"Long before Tutankhamun, centuries before Cleopatra and Julius Caesar," writes author Bennett Schiff, "in the age when the Great Pyramid of Giza was built and the Sphinx took shape above the sands, roughly 4,600 years ago, the pattern was already set for all that came in Egyptian art for millennia afterward." The period of the Old Kingdom, covering some 500 years from about 2650 b.c. to roughly 2150 B.C. was one of the worlds most creative. In addition to the rise of the Pyramids and the birth of the Sphinx, these years witnessed the creation of statuary unsurpassed to this day for its massive simplicity, grace and elegance and of wall reliefs notable for their sculptural mastery and accurate depiction of nature.
Most important, the basic framework of Egyptian art was set during this time a canon that would provide ensuing artists for thousands of years with a specific way of depicting the human figure. "The artistic conventions set the way to show people," says Dorothea Arnold, head curator of Egyptian Art at the Metropolitan Museum of Art in New York. "It was almost like a language.
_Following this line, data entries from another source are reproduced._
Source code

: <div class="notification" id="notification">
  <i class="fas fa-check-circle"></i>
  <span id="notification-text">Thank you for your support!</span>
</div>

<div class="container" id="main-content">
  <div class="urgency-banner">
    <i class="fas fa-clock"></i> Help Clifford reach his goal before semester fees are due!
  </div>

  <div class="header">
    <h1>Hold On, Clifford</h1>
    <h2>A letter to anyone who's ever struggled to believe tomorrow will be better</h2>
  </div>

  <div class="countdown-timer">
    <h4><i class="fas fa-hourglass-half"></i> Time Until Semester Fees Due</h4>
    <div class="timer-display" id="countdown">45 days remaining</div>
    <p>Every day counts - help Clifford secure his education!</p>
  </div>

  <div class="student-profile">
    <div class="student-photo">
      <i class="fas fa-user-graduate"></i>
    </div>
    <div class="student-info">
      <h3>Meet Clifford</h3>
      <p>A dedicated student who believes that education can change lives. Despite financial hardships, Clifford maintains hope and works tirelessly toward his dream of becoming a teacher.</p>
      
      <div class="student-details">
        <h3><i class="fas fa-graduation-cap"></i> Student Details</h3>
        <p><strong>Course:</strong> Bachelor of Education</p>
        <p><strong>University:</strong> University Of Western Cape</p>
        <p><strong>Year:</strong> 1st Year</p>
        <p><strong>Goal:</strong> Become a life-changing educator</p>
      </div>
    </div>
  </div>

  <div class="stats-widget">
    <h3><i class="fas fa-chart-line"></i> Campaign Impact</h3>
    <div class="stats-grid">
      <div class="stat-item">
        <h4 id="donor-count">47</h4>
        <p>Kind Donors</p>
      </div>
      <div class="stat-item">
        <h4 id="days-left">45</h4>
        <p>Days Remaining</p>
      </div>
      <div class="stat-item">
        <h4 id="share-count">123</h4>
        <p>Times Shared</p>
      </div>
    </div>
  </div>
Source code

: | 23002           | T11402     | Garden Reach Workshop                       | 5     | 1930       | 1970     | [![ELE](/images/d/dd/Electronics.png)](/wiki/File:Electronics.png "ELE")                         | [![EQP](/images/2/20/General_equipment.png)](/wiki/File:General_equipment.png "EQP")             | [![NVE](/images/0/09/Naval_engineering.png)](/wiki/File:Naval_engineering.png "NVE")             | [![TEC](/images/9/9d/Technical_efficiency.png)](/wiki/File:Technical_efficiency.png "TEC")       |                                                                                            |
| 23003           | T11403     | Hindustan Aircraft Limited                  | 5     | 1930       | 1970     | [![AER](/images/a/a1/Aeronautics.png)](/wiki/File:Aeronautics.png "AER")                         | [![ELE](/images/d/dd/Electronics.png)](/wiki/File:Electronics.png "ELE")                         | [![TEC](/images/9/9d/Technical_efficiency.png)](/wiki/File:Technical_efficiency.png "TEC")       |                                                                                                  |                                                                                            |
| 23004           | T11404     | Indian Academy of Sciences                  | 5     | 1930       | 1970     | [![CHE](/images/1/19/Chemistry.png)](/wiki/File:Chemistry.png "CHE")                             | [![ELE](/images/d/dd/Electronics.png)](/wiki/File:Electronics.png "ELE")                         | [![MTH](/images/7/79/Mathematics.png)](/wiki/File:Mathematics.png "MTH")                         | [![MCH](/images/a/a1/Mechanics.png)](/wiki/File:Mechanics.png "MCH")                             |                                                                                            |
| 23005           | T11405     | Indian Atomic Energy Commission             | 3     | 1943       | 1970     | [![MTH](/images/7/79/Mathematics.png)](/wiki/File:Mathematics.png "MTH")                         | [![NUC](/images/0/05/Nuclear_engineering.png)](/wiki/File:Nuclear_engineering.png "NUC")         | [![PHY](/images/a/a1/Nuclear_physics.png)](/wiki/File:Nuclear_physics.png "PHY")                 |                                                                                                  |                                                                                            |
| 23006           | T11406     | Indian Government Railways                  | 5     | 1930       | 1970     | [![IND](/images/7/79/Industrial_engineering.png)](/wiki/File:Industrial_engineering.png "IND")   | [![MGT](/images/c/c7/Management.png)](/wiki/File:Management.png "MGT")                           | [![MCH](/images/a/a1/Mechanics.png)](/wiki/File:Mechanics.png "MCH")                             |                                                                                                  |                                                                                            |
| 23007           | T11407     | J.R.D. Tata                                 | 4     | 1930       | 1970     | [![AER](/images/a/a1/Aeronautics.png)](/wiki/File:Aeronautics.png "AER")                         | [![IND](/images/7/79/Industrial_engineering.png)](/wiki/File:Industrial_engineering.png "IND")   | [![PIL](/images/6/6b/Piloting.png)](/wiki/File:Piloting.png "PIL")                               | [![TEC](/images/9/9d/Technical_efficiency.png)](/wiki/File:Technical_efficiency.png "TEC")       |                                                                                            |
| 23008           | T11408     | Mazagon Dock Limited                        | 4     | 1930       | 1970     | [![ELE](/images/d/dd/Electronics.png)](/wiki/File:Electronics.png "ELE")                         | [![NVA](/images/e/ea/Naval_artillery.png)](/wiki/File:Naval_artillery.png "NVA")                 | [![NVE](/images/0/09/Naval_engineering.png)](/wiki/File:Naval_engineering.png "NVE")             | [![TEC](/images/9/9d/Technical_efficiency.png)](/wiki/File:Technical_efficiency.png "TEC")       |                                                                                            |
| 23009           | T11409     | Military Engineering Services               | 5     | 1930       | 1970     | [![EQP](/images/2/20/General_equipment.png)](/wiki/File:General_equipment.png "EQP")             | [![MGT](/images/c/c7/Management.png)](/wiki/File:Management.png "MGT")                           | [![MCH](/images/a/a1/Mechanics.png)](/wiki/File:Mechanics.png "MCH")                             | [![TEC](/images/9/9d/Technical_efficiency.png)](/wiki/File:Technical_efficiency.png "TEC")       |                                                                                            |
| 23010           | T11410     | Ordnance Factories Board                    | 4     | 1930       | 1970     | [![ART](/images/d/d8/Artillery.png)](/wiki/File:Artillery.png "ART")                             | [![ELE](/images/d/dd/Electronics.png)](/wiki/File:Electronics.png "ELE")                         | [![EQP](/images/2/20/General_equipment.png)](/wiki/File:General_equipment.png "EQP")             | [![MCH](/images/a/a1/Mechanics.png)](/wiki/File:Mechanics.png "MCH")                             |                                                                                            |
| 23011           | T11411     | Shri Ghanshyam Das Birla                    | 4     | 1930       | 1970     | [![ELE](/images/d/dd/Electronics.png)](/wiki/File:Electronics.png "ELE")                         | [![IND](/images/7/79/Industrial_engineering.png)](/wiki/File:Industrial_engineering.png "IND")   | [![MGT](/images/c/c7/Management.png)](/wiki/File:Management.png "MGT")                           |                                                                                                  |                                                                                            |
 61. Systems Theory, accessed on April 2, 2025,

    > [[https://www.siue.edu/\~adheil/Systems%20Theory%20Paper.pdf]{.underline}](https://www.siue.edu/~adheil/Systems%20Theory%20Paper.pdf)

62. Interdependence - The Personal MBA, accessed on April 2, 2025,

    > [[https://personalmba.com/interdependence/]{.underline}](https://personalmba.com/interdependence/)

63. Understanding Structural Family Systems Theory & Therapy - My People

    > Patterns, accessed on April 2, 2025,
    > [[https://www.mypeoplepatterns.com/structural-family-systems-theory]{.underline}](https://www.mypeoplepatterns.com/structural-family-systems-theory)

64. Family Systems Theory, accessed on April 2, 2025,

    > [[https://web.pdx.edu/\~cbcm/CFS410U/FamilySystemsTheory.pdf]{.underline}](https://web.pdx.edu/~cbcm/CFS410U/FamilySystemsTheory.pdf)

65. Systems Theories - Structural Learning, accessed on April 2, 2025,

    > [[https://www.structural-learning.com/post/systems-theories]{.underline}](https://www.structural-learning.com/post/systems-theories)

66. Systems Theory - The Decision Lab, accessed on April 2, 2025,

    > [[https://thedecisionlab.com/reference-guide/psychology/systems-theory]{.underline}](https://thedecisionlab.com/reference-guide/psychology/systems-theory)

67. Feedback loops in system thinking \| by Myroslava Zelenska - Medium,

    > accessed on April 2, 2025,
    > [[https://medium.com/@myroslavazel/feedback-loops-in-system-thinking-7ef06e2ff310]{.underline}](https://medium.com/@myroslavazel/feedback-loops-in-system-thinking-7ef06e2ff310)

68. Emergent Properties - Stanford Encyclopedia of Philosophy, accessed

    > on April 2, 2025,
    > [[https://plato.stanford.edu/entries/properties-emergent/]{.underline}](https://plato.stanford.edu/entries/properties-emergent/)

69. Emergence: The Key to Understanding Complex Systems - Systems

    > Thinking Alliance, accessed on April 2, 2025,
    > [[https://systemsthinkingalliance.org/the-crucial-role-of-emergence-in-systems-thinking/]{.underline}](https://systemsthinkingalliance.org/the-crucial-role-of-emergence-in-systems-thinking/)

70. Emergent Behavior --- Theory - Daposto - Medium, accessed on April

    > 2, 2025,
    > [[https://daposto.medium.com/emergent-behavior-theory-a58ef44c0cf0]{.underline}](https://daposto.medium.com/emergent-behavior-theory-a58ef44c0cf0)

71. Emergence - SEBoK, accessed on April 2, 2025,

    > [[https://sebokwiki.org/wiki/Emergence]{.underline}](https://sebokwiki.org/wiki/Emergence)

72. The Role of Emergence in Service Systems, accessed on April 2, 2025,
Yet it was elastic.... It showed how creative the artist could be within the canon."
The most comprehensive exhibition ever mounted of the art of the Old Kingdom will be on display at the Metropolitan from September 16 through January 9. Titled "Egyptian Art in the Age of the Pyramids," the show opened at the Grand Palais in Paris. From New York, it will continue on to Toronto, where it can be seen at the Royal Ontario Museum from February 13 through May 22. Some 30 museums and collections in ten countries have contributed more than 230 masterpieces never before seen together. "It was about time," says Arnold. "It will be a period seen in a new light."